Mustering TutorialBy Brian Rhodes, Published Apr 01, 2013, 08:00pm EDT
Access control can be used for more than just securing buildings. Among these powerful 'other' functions is mustering, which immediately accounts who is where in a building. However, a system has to be designed properly and carefully to use this. In this note, we look at mustering, and what it takes to implement in a typical system.
Mustering's Two Approaches
First, one must select / differentiate between the two types of mustering, depending on how much adminstrative oversight is required:
- Area tracking
- Checking In
Area tracking: The concept of mustering uses access control to generate a roster of occupants in a certain area. Every time an occupant scans a card to enter and leave an area, the access system logs the time, date, and credential holder of the credential. This data can be used to determine who is in the area at any given time, including emergency situations.
Checking In: Alternatively, mustering can be implemented in some systems as a 'opt-in' control, where a credential reader located at an evacuation point is scanned as cardholders reach that location. Then that list of names can be compared against the assigned list of evacuees who should scan into that reader during emergency. The report screen below is an example output screen from a 'mustering reader':
In either use case, the goal of mustering is to account for specific individuals, so if they are not confirmed present within an area, then additional action can be taken to investigate where they are. In an emergency situation, the resources to search for the unaccounted are limited, and having an accurate list of who is present helps bring focus to those efforts.
Where Is Mustering Used?
Aside from 'Emergency Roll Calls', mustering functions can be applied in several ways. In industrial or mining facilities, mustering can be used for 'Lock Out/ Tag Out' situations, where machinery should not be restarted or an area reoccupied until all maintenance personnel are accounted for. If even one maintenance person has scanned in to an area, but not yet scanned out, all machines are de-energized until everyone can be accounted for.
Likewise, in facilities where frequent headcounts are important, like prisons, daycares, or passenger manifests, mustering can be configured to ensure that all members of a group are present in an electronically logged system.
Depending on how mustering is implemented, it can send notifications or print reports to predefined locations. Not only can 'absentee reports' be sent to nearby printers within an evacuation area, it can send emails or text messages to current occupants alerting them to emergencies (ie: severe storms, bomb threats, or other emergency circumstances).
Additional Design Required
Depending on how a system implements mustering, additional software configuration and hardware may be required. If 'mustering readers' are used, then configuring this function may be no more than selecting a few checkboxes. This configuration often requires cross referencing other readers in the system to confirm occupants are not elsewhere in the system, or may even cross-reference shift or vacation schedules to confirm occupants are gone.
However, other forms of mustering may require additional readers. In order to take an accurate inventory of who is present in an area, occupants must 'scan out' when they leave.
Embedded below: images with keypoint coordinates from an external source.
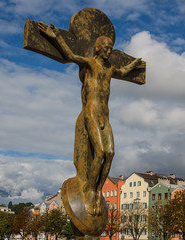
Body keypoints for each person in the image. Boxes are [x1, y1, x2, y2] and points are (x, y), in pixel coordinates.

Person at [38, 22, 144, 215]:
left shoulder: (110, 69)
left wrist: (134, 65)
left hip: (105, 115)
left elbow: (123, 72)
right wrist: (57, 38)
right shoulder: (90, 63)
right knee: (101, 153)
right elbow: (70, 56)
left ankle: (97, 190)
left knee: (110, 154)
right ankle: (89, 191)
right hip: (91, 112)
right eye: (106, 48)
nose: (109, 51)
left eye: (111, 48)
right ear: (98, 48)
Most access controlled openings simply require 'scanning in' for access, so the addition of an out reader, even when hardware is not linked to it, adds cost and complexity to a system.
Implementation of the feature varies by access control software, but is typically supported by enterprise level offerings. For example:
- CCURE: Older versions of CCURE support mustering by way of designating specific readers as "Evacuation Points", however current versions include exception reporting that generate a list of names in an area on demand.
- DSX: This system supports mustering readers, as well as input/output linking that can be used to create 'mustering reports'. When 'Time & Attendance' readers are used, mustering reports can be filtered by who is currently present in a facility.
- LENEL: OnGuard supports both reference readers and exception reports method in all versions, and can be integrated with other systems.
If mustering is important to you, make sure to check carefully check how it is implemented in your access control software as approaches and availability vary greatly.